Les politiques publiques peinent à assurer un rééquilibrage. Les essais ont pourtant été nombreux, comme le rappelle l'institution, mais sans grand résultat. Ainsi, dans le cadre du plan seniors de 2006, il y a eu notamment la création du CDD seniors, la mobilisation des outils de la politique de l’emploi (contrats aidés, accès à la formation professionnelle) en faveur des seniors,  la création d’une obligation de négociation collective au sein des branches et des entreprises sur l’emploi des seniors, en contrepartie de la suppression de la contribution qui taxait les licenciements de salariés âgés de plus de 50 ans, ou encore de l’annonce d’un plan de mobilisation du service public de l’emploi en faveur des demandeurs d’emploi de plus de 50 ans. Autre mesure phare : le contrat de génération, lancé en 2013 et supprimé en 2017 face au manque d'engouement, qui visait à la fois l'insertion professionnelle des jeunes et le maintien dans l'emploi des seniors et dont les modalités ont été renforcées en 2014 (doublement de l'aide à l'embauche).
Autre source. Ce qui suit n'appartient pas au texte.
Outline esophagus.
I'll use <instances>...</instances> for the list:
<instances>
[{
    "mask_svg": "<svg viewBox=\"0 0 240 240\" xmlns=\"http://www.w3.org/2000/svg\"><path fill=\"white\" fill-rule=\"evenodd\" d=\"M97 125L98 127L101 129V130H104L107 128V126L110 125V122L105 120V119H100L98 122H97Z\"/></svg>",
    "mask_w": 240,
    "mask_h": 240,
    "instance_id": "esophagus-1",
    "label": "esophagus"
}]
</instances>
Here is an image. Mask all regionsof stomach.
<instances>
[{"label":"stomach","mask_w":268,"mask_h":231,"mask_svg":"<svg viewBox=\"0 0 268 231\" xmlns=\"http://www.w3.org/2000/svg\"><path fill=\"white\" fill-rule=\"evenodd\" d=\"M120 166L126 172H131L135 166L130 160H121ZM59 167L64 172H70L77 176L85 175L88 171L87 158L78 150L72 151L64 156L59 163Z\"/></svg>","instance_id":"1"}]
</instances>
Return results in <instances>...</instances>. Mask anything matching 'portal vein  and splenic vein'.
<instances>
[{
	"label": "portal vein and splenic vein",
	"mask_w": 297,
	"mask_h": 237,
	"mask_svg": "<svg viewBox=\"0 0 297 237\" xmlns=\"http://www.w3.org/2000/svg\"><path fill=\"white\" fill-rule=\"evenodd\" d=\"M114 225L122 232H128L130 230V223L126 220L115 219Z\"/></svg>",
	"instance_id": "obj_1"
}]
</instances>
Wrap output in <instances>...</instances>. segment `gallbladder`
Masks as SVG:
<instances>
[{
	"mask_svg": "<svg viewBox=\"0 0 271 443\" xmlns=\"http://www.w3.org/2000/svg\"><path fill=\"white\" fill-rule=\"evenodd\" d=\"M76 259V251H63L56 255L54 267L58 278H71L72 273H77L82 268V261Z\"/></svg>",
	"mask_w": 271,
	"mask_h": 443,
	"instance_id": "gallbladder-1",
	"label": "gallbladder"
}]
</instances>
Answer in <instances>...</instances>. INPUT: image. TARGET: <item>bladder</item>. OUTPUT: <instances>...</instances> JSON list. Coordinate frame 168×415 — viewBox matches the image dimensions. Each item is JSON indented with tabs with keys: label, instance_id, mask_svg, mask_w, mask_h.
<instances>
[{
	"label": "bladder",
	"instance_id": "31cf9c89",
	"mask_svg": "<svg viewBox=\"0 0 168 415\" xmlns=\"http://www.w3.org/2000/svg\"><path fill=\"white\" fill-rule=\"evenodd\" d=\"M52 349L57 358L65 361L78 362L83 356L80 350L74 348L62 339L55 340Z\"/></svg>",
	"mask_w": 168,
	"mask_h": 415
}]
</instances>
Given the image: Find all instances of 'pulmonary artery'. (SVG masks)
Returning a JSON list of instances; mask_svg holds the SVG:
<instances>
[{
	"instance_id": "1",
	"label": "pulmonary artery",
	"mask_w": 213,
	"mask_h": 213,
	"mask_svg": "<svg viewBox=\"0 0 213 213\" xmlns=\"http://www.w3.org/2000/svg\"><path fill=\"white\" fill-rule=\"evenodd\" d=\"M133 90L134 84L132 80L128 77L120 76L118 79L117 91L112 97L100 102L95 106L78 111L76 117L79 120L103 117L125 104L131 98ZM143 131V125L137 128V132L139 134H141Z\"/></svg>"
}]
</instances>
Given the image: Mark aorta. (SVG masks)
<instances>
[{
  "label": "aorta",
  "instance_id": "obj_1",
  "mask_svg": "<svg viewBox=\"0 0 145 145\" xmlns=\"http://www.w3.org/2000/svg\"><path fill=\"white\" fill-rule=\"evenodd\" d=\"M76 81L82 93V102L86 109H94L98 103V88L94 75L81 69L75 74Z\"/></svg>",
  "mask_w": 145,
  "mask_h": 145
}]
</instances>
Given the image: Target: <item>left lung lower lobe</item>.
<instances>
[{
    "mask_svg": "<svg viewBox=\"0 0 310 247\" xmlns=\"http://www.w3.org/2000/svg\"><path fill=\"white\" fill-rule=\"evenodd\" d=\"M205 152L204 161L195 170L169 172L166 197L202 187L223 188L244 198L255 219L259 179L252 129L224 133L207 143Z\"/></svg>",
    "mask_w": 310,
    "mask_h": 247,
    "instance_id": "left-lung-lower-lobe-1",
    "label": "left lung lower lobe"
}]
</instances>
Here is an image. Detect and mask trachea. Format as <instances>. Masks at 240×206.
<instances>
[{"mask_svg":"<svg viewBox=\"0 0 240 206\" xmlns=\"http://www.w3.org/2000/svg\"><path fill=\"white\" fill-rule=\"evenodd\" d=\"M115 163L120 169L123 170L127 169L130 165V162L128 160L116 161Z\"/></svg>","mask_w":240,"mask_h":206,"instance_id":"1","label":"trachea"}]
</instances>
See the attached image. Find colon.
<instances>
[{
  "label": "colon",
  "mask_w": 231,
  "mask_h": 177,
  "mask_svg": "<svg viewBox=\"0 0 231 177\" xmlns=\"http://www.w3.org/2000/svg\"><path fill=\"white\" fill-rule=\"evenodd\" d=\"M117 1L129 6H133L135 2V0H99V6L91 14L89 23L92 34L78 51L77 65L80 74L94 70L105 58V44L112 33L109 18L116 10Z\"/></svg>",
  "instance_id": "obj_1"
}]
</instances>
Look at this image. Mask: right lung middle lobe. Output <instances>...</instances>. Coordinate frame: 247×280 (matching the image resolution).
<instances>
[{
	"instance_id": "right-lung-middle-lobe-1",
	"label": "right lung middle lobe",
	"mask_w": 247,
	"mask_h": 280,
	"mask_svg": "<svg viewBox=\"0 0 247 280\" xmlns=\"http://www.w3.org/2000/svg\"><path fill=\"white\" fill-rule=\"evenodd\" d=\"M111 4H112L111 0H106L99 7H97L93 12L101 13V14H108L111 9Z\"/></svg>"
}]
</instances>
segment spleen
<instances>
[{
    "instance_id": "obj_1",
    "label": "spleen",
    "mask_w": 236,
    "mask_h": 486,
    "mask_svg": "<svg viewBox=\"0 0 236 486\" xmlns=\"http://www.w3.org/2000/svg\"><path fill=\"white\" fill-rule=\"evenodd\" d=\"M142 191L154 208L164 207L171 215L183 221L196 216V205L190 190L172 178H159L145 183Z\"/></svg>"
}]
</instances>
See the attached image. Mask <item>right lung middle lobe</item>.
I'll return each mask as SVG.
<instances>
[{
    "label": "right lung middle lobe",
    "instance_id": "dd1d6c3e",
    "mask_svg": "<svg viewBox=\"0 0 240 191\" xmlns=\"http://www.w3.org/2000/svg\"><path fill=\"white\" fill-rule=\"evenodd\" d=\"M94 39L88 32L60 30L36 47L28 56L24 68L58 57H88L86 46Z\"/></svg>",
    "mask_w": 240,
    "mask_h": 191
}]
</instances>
Des mesures dont le bilan global est selon la cour soit décevant, soit incomplet par manque de suivi statistique…

Une aide à l'employeur pour les CDD seniors

"Aujourd'hui, la politique de l'emploi des seniors ne dépasse pas les dispositifs de droit commun et la préparation par l'administration de fiches de bonnes pratiques sur la gestion des âges, destinées aux entreprises", déplore la Cour des comptes, qui identifie toutefois quelques initiatives locales menées par certaines agences Pôle emploi, et un levier important qui relève de la formation professionnelle, dans lequel le régions sont actives.

La Cour des comptes avance plusieurs recommandations pour ne pas en rester là comme la publication régulière d'une analyse d'ensemble de la situation des seniors de 55 ans et plus et le chiffrage, dans le contexte de la réforme des retraites en cours, des phénomènes de basculement dans l'inactivité en fin de carrière, et de leurs conséquences en termes de revenus de remplacement et de minima sociaux.

Les magistrats proposent aussi de réaliser des monographies sur les branches professionnelles les plus exposées au risque de sortie précoce du marché du travail des salariés âgés pour des motifs non liés à la réglementation des retraites, et d'évaluer les dispositifs spécifiques aux travailleurs seniors, comme le CDD seniors ou le contrat de professionnalisation. Objectif : les faire évoluer en améliorant leur performance. Dans ce cadre, la cour propose d'expérimenter une aide à l'employeur pour les CDD seniors. Enfin, elle préconise d'inscrire l'emploi des seniors comme un volet obligatoire de la négociation sur la gestion prévisionnelle des emplois et des parcours professionnels et de mettre en place un dispositif d'identification et d'évaluation des initiatives locales en faveur des seniors.